Find the string "Conc" in the entries and copy each line that has it.

Excerpted records
·····
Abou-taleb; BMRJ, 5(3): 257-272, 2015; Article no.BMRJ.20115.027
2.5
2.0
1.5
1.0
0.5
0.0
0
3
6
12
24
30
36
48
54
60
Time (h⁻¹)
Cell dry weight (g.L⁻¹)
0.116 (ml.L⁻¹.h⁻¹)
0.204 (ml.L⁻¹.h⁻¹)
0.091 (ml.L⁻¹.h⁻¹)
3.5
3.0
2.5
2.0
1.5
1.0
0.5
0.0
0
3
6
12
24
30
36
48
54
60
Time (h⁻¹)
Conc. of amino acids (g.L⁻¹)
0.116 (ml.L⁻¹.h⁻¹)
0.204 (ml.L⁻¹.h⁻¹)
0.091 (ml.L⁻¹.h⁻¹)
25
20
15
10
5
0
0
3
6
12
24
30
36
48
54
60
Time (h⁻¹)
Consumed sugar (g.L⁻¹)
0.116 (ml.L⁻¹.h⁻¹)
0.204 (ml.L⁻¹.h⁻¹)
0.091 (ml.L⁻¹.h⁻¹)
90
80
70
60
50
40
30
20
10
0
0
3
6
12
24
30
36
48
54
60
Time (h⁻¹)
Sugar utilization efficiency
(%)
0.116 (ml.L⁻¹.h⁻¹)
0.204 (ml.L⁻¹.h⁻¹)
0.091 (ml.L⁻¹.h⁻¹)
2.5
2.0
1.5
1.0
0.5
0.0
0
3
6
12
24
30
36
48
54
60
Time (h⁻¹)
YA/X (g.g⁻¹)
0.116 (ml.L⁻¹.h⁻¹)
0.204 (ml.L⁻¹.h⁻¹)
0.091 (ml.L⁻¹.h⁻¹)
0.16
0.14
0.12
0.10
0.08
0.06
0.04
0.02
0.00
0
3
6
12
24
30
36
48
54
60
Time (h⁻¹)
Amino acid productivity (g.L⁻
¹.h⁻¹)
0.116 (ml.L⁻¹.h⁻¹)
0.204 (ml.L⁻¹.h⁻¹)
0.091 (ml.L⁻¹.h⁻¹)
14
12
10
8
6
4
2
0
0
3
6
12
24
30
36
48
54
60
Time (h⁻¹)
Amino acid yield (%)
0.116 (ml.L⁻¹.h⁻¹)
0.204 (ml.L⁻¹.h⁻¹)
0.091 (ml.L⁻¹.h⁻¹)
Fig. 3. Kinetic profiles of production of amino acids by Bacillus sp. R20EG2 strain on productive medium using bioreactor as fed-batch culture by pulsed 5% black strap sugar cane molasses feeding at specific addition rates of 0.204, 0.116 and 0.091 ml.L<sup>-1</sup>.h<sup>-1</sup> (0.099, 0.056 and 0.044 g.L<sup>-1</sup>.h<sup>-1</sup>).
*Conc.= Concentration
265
·····
Result
Conc. of amino acids (g.L⁻¹)
*Conc.= Concentration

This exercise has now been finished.